> [YOUR TASK]
Copy each of the entries below word for word, keeping every line, symbol, and space the same.

————

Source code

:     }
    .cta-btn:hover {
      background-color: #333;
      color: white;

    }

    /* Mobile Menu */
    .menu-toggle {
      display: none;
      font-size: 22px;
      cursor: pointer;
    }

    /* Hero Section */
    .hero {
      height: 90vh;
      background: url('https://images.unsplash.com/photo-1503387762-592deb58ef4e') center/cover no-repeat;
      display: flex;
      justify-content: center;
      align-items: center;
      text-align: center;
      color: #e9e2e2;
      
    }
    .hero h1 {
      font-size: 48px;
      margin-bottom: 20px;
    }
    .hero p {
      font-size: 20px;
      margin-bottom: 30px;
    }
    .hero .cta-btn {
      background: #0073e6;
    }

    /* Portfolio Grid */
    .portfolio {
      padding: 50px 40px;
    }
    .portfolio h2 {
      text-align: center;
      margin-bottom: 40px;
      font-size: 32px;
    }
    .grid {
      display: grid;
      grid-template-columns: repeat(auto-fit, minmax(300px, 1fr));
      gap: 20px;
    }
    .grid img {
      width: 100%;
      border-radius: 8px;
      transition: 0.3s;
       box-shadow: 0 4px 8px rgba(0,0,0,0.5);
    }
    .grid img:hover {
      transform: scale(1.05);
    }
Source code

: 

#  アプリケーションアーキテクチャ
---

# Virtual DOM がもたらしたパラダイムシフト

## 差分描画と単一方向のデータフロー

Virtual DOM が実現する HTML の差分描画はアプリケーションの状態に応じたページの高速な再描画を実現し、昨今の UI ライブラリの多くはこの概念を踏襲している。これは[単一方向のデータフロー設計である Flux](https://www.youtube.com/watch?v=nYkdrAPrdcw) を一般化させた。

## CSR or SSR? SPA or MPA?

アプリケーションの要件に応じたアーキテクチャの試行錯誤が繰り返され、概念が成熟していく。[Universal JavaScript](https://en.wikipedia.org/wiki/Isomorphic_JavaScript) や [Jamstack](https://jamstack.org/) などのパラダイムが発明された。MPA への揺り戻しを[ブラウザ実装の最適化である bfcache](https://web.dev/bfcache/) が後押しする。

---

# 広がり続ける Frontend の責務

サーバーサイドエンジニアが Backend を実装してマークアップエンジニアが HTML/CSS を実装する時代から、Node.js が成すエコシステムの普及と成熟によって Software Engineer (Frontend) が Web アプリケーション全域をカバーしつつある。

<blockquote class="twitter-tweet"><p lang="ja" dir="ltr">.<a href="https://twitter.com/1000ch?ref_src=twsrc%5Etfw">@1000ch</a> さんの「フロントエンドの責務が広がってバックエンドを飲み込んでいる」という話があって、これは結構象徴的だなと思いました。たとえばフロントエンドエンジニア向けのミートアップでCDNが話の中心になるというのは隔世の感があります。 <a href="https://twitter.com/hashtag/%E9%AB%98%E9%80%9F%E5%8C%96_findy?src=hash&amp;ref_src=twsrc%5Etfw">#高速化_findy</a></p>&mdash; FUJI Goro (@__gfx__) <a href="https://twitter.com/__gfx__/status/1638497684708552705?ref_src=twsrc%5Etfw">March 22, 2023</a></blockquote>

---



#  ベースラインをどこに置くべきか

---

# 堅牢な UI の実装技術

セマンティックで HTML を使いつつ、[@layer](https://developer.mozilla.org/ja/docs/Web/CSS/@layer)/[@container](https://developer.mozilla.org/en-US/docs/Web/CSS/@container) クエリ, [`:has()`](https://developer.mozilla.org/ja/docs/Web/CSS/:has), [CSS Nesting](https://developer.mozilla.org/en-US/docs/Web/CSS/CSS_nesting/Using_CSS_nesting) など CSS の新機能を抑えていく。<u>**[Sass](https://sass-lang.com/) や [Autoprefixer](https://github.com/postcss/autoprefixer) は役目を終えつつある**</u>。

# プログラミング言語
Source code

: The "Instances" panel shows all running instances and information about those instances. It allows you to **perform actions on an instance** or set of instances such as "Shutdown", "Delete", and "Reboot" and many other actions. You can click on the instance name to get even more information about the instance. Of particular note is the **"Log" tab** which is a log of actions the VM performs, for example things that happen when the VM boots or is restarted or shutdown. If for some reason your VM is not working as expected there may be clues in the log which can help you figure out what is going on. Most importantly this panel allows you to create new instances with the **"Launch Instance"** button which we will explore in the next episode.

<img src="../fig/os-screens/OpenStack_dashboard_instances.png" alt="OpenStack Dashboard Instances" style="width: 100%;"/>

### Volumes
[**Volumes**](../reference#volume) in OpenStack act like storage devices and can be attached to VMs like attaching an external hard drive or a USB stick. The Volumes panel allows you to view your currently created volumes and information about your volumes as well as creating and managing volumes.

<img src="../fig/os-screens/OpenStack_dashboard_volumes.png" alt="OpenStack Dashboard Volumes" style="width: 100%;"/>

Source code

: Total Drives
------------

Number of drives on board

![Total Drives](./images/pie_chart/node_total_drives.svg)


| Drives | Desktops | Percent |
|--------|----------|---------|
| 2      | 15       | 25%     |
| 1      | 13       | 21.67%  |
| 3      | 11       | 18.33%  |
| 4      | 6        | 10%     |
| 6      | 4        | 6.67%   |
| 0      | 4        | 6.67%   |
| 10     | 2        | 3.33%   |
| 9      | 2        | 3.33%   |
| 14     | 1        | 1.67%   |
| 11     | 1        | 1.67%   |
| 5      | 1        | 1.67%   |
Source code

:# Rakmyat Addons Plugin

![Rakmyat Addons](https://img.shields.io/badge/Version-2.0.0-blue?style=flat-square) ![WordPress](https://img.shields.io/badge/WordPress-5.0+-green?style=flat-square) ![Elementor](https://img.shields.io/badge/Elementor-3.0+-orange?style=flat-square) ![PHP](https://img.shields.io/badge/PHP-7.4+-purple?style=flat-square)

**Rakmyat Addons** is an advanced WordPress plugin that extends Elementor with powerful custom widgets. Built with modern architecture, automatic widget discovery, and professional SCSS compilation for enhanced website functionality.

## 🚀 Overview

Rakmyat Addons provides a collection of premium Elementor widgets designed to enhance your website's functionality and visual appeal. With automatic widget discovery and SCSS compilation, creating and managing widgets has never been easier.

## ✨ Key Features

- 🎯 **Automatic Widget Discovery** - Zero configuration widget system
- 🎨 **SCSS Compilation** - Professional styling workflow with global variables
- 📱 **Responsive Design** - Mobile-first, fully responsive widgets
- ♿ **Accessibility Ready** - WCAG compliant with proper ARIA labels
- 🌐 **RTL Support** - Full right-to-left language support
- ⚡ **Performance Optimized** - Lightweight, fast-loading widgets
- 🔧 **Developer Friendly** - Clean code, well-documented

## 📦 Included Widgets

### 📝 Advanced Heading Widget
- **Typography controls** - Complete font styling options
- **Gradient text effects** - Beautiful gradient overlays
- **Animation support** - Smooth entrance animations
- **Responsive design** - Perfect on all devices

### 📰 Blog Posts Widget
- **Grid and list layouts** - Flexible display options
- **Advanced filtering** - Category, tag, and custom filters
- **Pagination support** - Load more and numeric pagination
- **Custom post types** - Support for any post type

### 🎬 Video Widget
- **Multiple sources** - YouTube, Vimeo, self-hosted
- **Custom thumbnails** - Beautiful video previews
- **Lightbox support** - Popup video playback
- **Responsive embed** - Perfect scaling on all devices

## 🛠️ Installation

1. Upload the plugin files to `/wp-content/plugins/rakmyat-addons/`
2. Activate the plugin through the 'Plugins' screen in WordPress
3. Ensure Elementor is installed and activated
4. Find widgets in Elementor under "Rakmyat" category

————

> [ANSWER BOX]
Source code

:     }
    .cta-btn:hover {
      background-color: #333;
      color: white;

    }

    /* Mobile Menu */
    .menu-toggle {
      display: none;
      font-size: 22px;
      cursor: pointer;
    }

    /* Hero Section */
    .hero {
      height: 90vh;
      background: url('https://images.unsplash.com/photo-1503387762-592deb58ef4e') center/cover no-repeat;
      display: flex;
      justify-content: center;
      align-items: center;
      text-align: center;
      color: #e9e2e2;
      
    }
    .hero h1 {
      font-size: 48px;
      margin-bottom: 20px;
    }
    .hero p {
      font-size: 20px;
      margin-bottom: 30px;
    }
    .hero .cta-btn {
      background: #0073e6;
    }

    /* Portfolio Grid */
    .portfolio {
      padding: 50px 40px;
    }
    .portfolio h2 {
      text-align: center;
      margin-bottom: 40px;
      font-size: 32px;
    }
    .grid {
      display: grid;
      grid-template-columns: repeat(auto-fit, minmax(300px, 1fr));
      gap: 20px;
    }
    .grid img {
      width: 100%;
      border-radius: 8px;
      transition: 0.3s;
       box-shadow: 0 4px 8px rgba(0,0,0,0.5);
    }
    .grid img:hover {
      transform: scale(1.05);
    }
Source code

: 

#  アプリケーションアーキテクチャ
---

# Virtual DOM がもたらしたパラダイムシフト

## 差分描画と単一方向のデータフロー

Virtual DOM が実現する HTML の差分描画はアプリケーションの状態に応じたページの高速な再描画を実現し、昨今の UI ライブラリの多くはこの概念を踏襲している。これは[単一方向のデータフロー設計である Flux](https://www.youtube.com/watch?v=nYkdrAPrdcw) を一般化させた。

## CSR or SSR? SPA or MPA?

アプリケーションの要件に応じたアーキテクチャの試行錯誤が繰り返され、概念が成熟していく。[Universal JavaScript](https://en.wikipedia.org/wiki/Isomorphic_JavaScript) や [Jamstack](https://jamstack.org/) などのパラダイムが発明された。MPA への揺り戻しを[ブラウザ実装の最適化である bfcache](https://web.dev/bfcache/) が後押しする。

---

# 広がり続ける Frontend の責務

サーバーサイドエンジニアが Backend を実装してマークアップエンジニアが HTML/CSS を実装する時代から、Node.js が成すエコシステムの普及と成熟によって Software Engineer (Frontend) が Web アプリケーション全域をカバーしつつある。

<blockquote class="twitter-tweet"><p lang="ja" dir="ltr">.<a href="https://twitter.com/1000ch?ref_src=twsrc%5Etfw">@1000ch</a> さんの「フロントエンドの責務が広がってバックエンドを飲み込んでいる」という話があって、これは結構象徴的だなと思いました。たとえばフロントエンドエンジニア向けのミートアップでCDNが話の中心になるというのは隔世の感があります。 <a href="https://twitter.com/hashtag/%E9%AB%98%E9%80%9F%E5%8C%96_findy?src=hash&amp;ref_src=twsrc%5Etfw">#高速化_findy</a></p>&mdash; FUJI Goro (@__gfx__) <a href="https://twitter.com/__gfx__/status/1638497684708552705?ref_src=twsrc%5Etfw">March 22, 2023</a></blockquote>

---



#  ベースラインをどこに置くべきか

---

# 堅牢な UI の実装技術

セマンティックで HTML を使いつつ、[@layer](https://developer.mozilla.org/ja/docs/Web/CSS/@layer)/[@container](https://developer.mozilla.org/en-US/docs/Web/CSS/@container) クエリ, [`:has()`](https://developer.mozilla.org/ja/docs/Web/CSS/:has), [CSS Nesting](https://developer.mozilla.org/en-US/docs/Web/CSS/CSS_nesting/Using_CSS_nesting) など CSS の新機能を抑えていく。<u>**[Sass](https://sass-lang.com/) や [Autoprefixer](https://github.com/postcss/autoprefixer) は役目を終えつつある**</u>。

# プログラミング言語
Source code

: The "Instances" panel shows all running instances and information about those instances. It allows you to **perform actions on an instance** or set of instances such as "Shutdown", "Delete", and "Reboot" and many other actions. You can click on the instance name to get even more information about the instance. Of particular note is the **"Log" tab** which is a log of actions the VM performs, for example things that happen when the VM boots or is restarted or shutdown. If for some reason your VM is not working as expected there may be clues in the log which can help you figure out what is going on. Most importantly this panel allows you to create new instances with the **"Launch Instance"** button which we will explore in the next episode.

<img src="../fig/os-screens/OpenStack_dashboard_instances.png" alt="OpenStack Dashboard Instances" style="width: 100%;"/>

### Volumes
[**Volumes**](../reference#volume) in OpenStack act like storage devices and can be attached to VMs like attaching an external hard drive or a USB stick. The Volumes panel allows you to view your currently created volumes and information about your volumes as well as creating and managing volumes.

<img src="../fig/os-screens/OpenStack_dashboard_volumes.png" alt="OpenStack Dashboard Volumes" style="width: 100%;"/>

Source code

: Total Drives
------------

Number of drives on board

![Total Drives](./images/pie_chart/node_total_drives.svg)


| Drives | Desktops | Percent |
|--------|----------|---------|
| 2      | 15       | 25%     |
| 1      | 13       | 21.67%  |
| 3      | 11       | 18.33%  |
| 4      | 6        | 10%     |
| 6      | 4        | 6.67%   |
| 0      | 4        | 6.67%   |
| 10     | 2        | 3.33%   |
| 9      | 2        | 3.33%   |
| 14     | 1        | 1.67%   |
| 11     | 1        | 1.67%   |
| 5      | 1        | 1.67%   |
Source code

:# Rakmyat Addons Plugin

![Rakmyat Addons](https://img.shields.io/badge/Version-2.0.0-blue?style=flat-square) ![WordPress](https://img.shields.io/badge/WordPress-5.0+-green?style=flat-square) ![Elementor](https://img.shields.io/badge/Elementor-3.0+-orange?style=flat-square) ![PHP](https://img.shields.io/badge/PHP-7.4+-purple?style=flat-square)

**Rakmyat Addons** is an advanced WordPress plugin that extends Elementor with powerful custom widgets. Built with modern architecture, automatic widget discovery, and professional SCSS compilation for enhanced website functionality.

## 🚀 Overview

Rakmyat Addons provides a collection of premium Elementor widgets designed to enhance your website's functionality and visual appeal. With automatic widget discovery and SCSS compilation, creating and managing widgets has never been easier.

## ✨ Key Features

- 🎯 **Automatic Widget Discovery** - Zero configuration widget system
- 🎨 **SCSS Compilation** - Professional styling workflow with global variables
- 📱 **Responsive Design** - Mobile-first, fully responsive widgets
- ♿ **Accessibility Ready** - WCAG compliant with proper ARIA labels
- 🌐 **RTL Support** - Full right-to-left language support
- ⚡ **Performance Optimized** - Lightweight, fast-loading widgets
- 🔧 **Developer Friendly** - Clean code, well-documented

## 📦 Included Widgets

### 📝 Advanced Heading Widget
- **Typography controls** - Complete font styling options
- **Gradient text effects** - Beautiful gradient overlays
- **Animation support** - Smooth entrance animations
- **Responsive design** - Perfect on all devices

### 📰 Blog Posts Widget
- **Grid and list layouts** - Flexible display options
- **Advanced filtering** - Category, tag, and custom filters
- **Pagination support** - Load more and numeric pagination
- **Custom post types** - Support for any post type

### 🎬 Video Widget
- **Multiple sources** - YouTube, Vimeo, self-hosted
- **Custom thumbnails** - Beautiful video previews
- **Lightbox support** - Popup video playback
- **Responsive embed** - Perfect scaling on all devices

## 🛠️ Installation

1. Upload the plugin files to `/wp-content/plugins/rakmyat-addons/`
2. Activate the plugin through the 'Plugins' screen in WordPress
3. Ensure Elementor is installed and activated
4. Find widgets in Elementor under "Rakmyat" category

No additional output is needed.